I will always be a mom who waits.
I came to this realization as I walked the aisles at a local pharmacy, lost in thought, waiting for a prescription to be filled.
I looked around the store, jam packed with toiletries, vitamins, tissues, and snacks. My eye zoomed in on a pregnancy test. Emotions instantly flooded my entire body- not because I was pregnant or even thinking about it, but because, I remembered the excitement, the pure ignorance, the sheer happiness I felt when I took a test the very first time I suspected that I was pregnant.
Those times seem so foreign to me now. I had no idea or connection to the fact that miscarriage would touch upon our lives. I had no idea that rare disease would be a part of our every day.
Those times were simpler, and so, so, innocent. Sometimes, if I am being honest with myself- I miss those days.
I knew that these things existed, obviously, but did not have a strong connection or understanding.

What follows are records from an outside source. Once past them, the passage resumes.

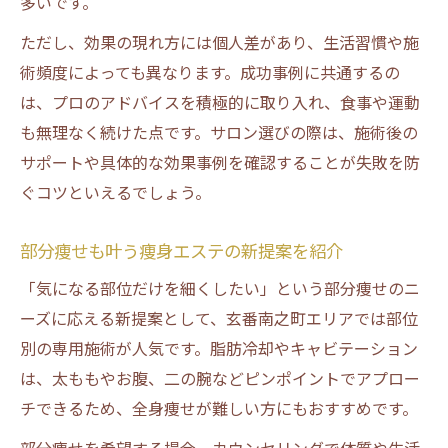
多いです。
ただし、効果の現れ方には個人差があり、生活習慣や施
術頻度によっても異なります。成功事例に共通するの
は、プロのアドバイスを積極的に取り入れ、食事や運動
も無理なく続けた点です。サロン選びの際は、施術後の
サポートや具体的な効果事例を確認することが失敗を防
ぐコツといえるでしょう。
部分痩せも叶う痩身エステの新提案を紹介
「気になる部位だけを細くしたい」という部分痩せのニ
ーズに応える新提案として、玄番南之町エリアでは部位
別の専用施術が人気です。脂肪冷却やキャビテーション
は、太ももやお腹、二の腕などピンポイントでアプロー
チできるため、全身痩せが難しい方にもおすすめです。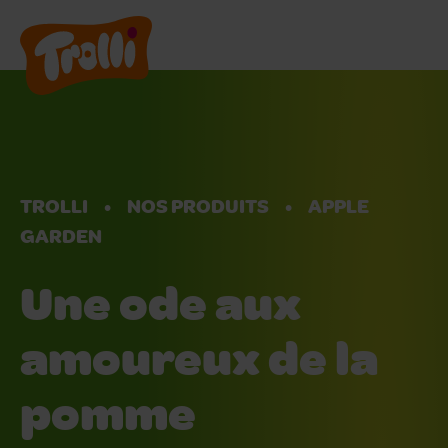
Nos Produits
Nous rejoindre
TROLLI
NOS PRODUITS
APPLE
A propos de nous
GARDEN
Une ode aux
FR
amoureux de la
pomme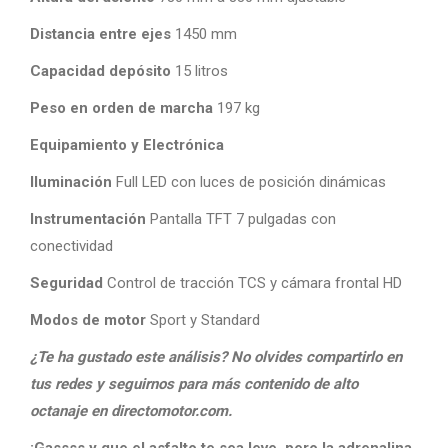
Distancia entre ejes
1450 mm
Capacidad depósito
15 litros
Peso en orden de marcha
197 kg
Equipamiento y Electrónica
Iluminación
Full LED con luces de posición dinámicas
Instrumentación
Pantalla TFT 7 pulgadas con
conectividad
Seguridad
Control de tracción TCS y cámara frontal HD
Modos de motor
Sport y Standard
¿Te ha gustado este análisis? No olvides compartirlo en
tus redes y seguirnos para más contenido de alto
octanaje en directomotor.com.
¡Gassss y que el asfalto te sea leve, pero la adrenalina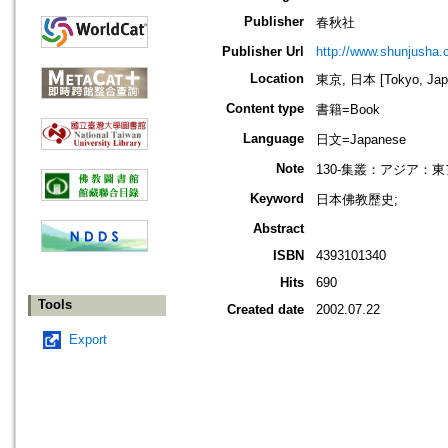
Publisher
春秋社
Publisher Url
http://www.shunjusha.c
Location
東京, 日本 [Tokyo, Jap
Content type
書籍=Book
Language
日文=Japanese
Note
130-集叢：アジア：東
Keyword
日本佛教歷史;
Abstract
ISBN
4393101340
Hits
690
Tools
Created date
2002.07.22
Export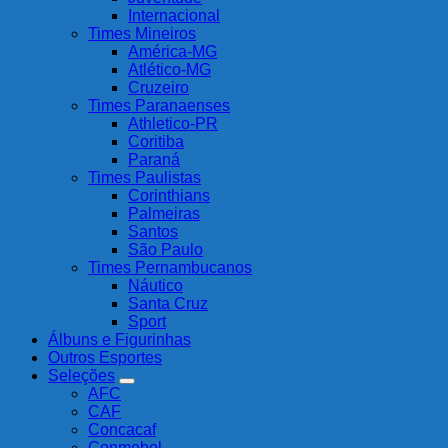
Internacional
Times Mineiros
América-MG
Atlético-MG
Cruzeiro
Times Paranaenses
Athletico-PR
Coritiba
Paraná
Times Paulistas
Corinthians
Palmeiras
Santos
São Paulo
Times Pernambucanos
Náutico
Santa Cruz
Sport
Álbuns e Figurinhas
Outros Esportes
Seleções
AFC
CAF
Concacaf
Conmebol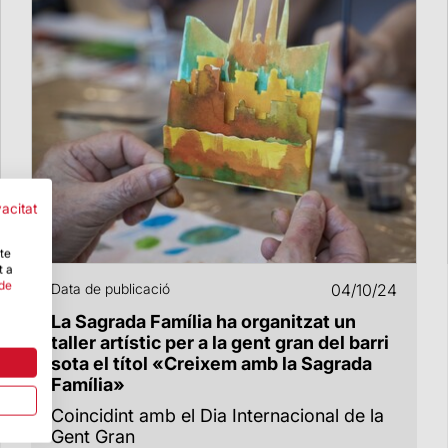
vacitat
-te
t a
 de
Data de publicació
04/10/24
La Sagrada Família ha organitzat un
taller artístic per a la gent gran del barri
sota el títol «Creixem amb la Sagrada
Família»
Coincidint amb el Dia Internacional de la
Gent Gran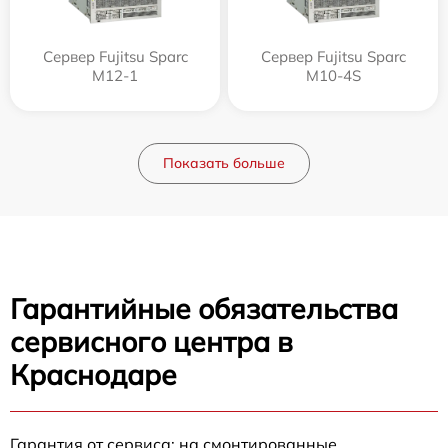
Сервер Fujitsu Sparc
Сервер Fujitsu Sparc
M12-1
M10-4S
Показать больше
Гарантийные обязательства
сервисного центра в
Краснодаре
Гарантия от сервиса: на смонтированные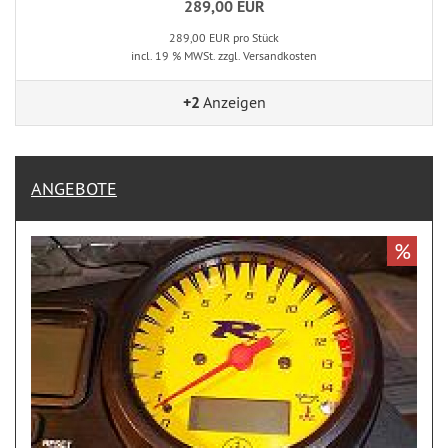
289,00 EUR
289,00 EUR pro Stück
incl. 19 % MWSt. zzgl. Versandkosten
+2
Anzeigen
ANGEBOTE
%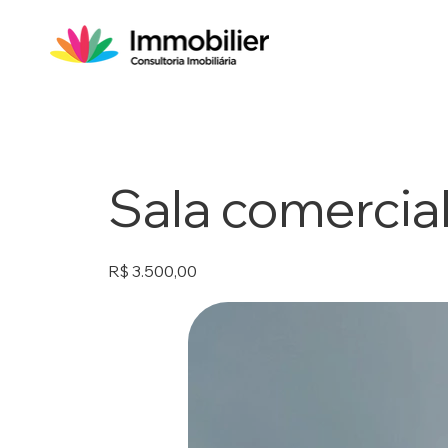
Sala comercial
R$ 3.500,00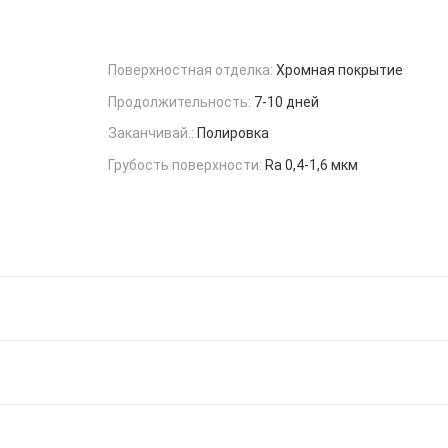
Поверхностная отделка:
Хромная покрытие
Продолжительность:
7-10 дней
Заканчивай.:
Полировка
Грубость поверхности:
Ra 0,4-1,6 мкм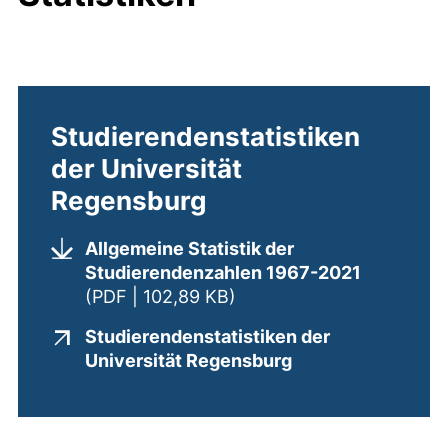
Studierendenstatistiken
der Universität
Regensburg
Allgemeine Statistik der
Studierendenzahlen 1967-2021
(öffnet neues Fenster). (
(PDF | 102,89 KB)
Studierendenstatistiken der
(externer Link, öf
Universität Regensburg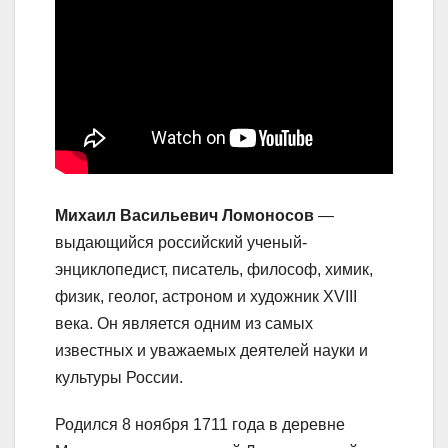
Михаил Васильевич Ломоносов
—
выдающийся российский ученый-
энциклопедист, писатель, философ, химик,
физик, геолог, астроном и художник XVIII
века. Он является одним из самых
известных и уважаемых деятелей науки и
культуры России.
Родился 8 ноября 1711 года в деревне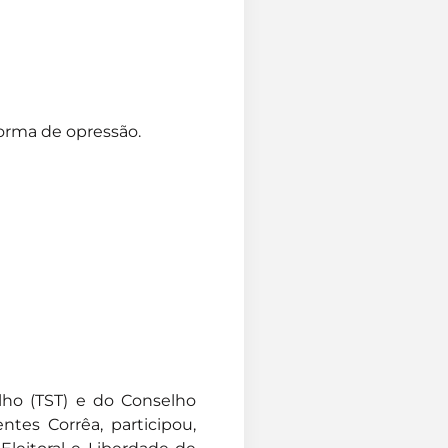
forma de opressão.
lho (TST) e do Conselho
ntes Corrêa, participou,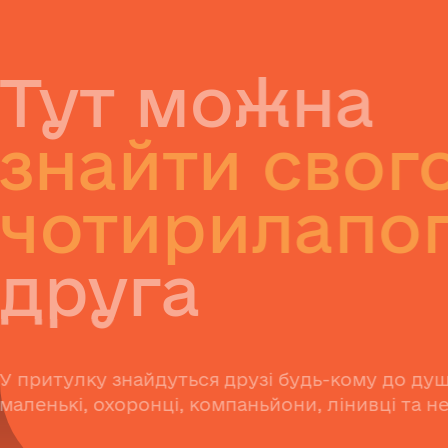
Тут можна
знайти сво
чотирилап
друга
У притулку знайдуться друзі будь-кому до
маленькі, охоронці, компаньйони, лінивц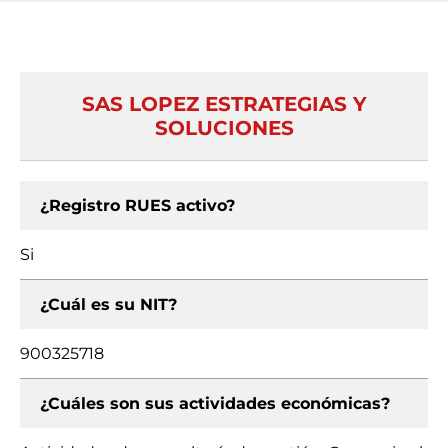
SAS LOPEZ ESTRATEGIAS Y
SOLUCIONES
¿Registro RUES activo?
Si
¿Cuál es su NIT?
900325718
¿Cuáles son sus actividades económicas?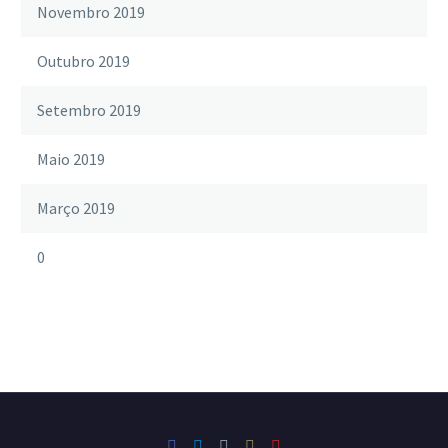
Novembro 2019
Outubro 2019
Setembro 2019
Maio 2019
Março 2019
0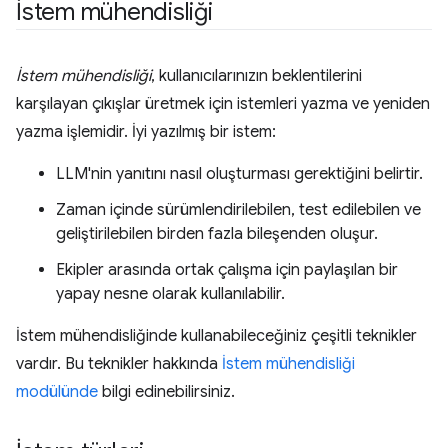
İstem mühendisliği
İstem mühendisliği
, kullanıcılarınızın beklentilerini
karşılayan çıkışlar üretmek için istemleri yazma ve yeniden
yazma işlemidir. İyi yazılmış bir istem:
LLM'nin yanıtını nasıl oluşturması gerektiğini belirtir.
Zaman içinde sürümlendirilebilen, test edilebilen ve
geliştirilebilen birden fazla bileşenden oluşur.
Ekipler arasında ortak çalışma için paylaşılan bir
yapay nesne olarak kullanılabilir.
İstem mühendisliğinde kullanabileceğiniz çeşitli teknikler
vardır. Bu teknikler hakkında
İstem mühendisliği
modülünde
bilgi edinebilirsiniz.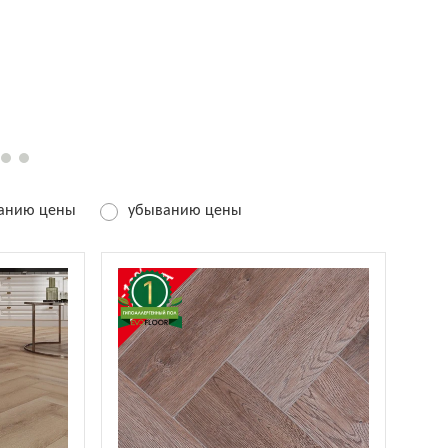
танию цены
убыванию цены
-13%
СКИДКА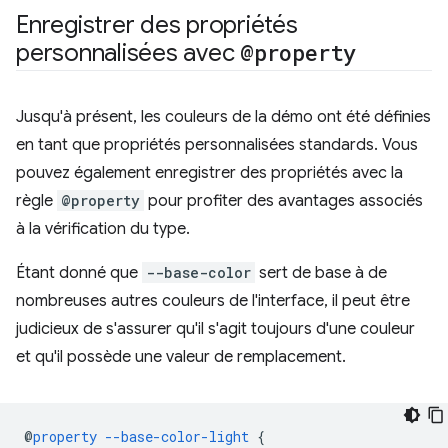
Enregistrer des propriétés
personnalisées avec
@property
Jusqu'à présent, les couleurs de la démo ont été définies
en tant que propriétés personnalisées standards. Vous
pouvez également enregistrer des propriétés avec la
règle
@property
pour profiter des avantages associés
à la vérification du type.
Étant donné que
--base-color
sert de base à de
nombreuses autres couleurs de l'interface, il peut être
judicieux de s'assurer qu'il s'agit toujours d'une couleur
et qu'il possède une valeur de remplacement.
@
property
--base-color-light
{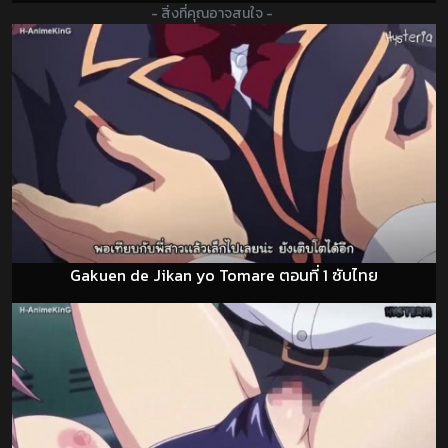
- สิ่งที่คุณอาจสนใจ -
Gakuen de Jikan yo Tomare ตอนที่ 1 ซับไทย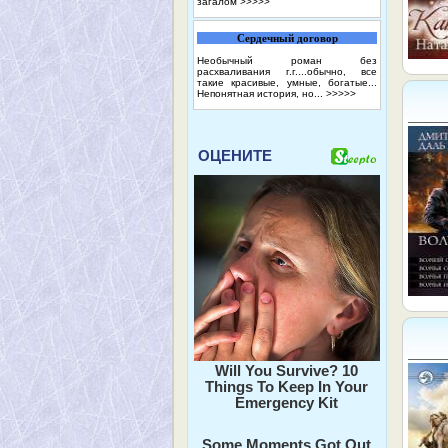
загалом
>>>>>
Сердечный договор
Необычный роман без
расхваливания г.г....обычно, все
такие красивые, умные, богатые...
Непонятная история, но...
>>>>>
ОЦЕНИТЕ
Will You Survive? 10
Things To Keep In Your
Emergency Kit
Some Moments Got Out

I had empathy for those who suffered, but did not truly understand their lives…until it became my own.
Before my first child, Noah, was born, I had a miscarriage. It altered the way I viewed life, pregnancy, and motherhood, in general.
How could this happen to me? What did I do wrong? Was this my fault?
And there I was…worried about how my next pregnancies would unfold. I was waiting to feel confident enough to become pregnant again.
I waited for the arrival of this child, holding my breath, and crossing my fingers every step of the way.
A healthy baby boy was born, and in hindsight, I wish I savored every moment because I was naïve to how “easy” we had it. I had no idea that the anxious or post-partum feelings that I experienced, were minimal compared to what I felt after Hailey’s arrival.
I remember waiting for Noah to reach certain milestones, little did I know, my second child would have me on my toes, waiting and waiting, and waiting.
When Hailey was born, I waited.
I waited for people to believe me.
I waited for doctor appointments.
I waited for answers.
I waited for her therapies to pay off. I waited for her to catch up to her peers. I waited to accept our reality, her diagnosis, and for a time when I would feel at peace with all that stood in our way.
Time continues to moves forward, yet at times, I feel as though I am waiting to move along with it. There are times when I am standing still, waiting to push on.
Now, I wait. I wait for the day Hailey lifts her head with confidence and 100 percent control. I wait for her devices and equipment to help her move, literally, physically, and emotionally.
I wait for the day a cure is found.
Until then, we wait. But while we wait, we continue to trust that science, hope, and prayer is on our side.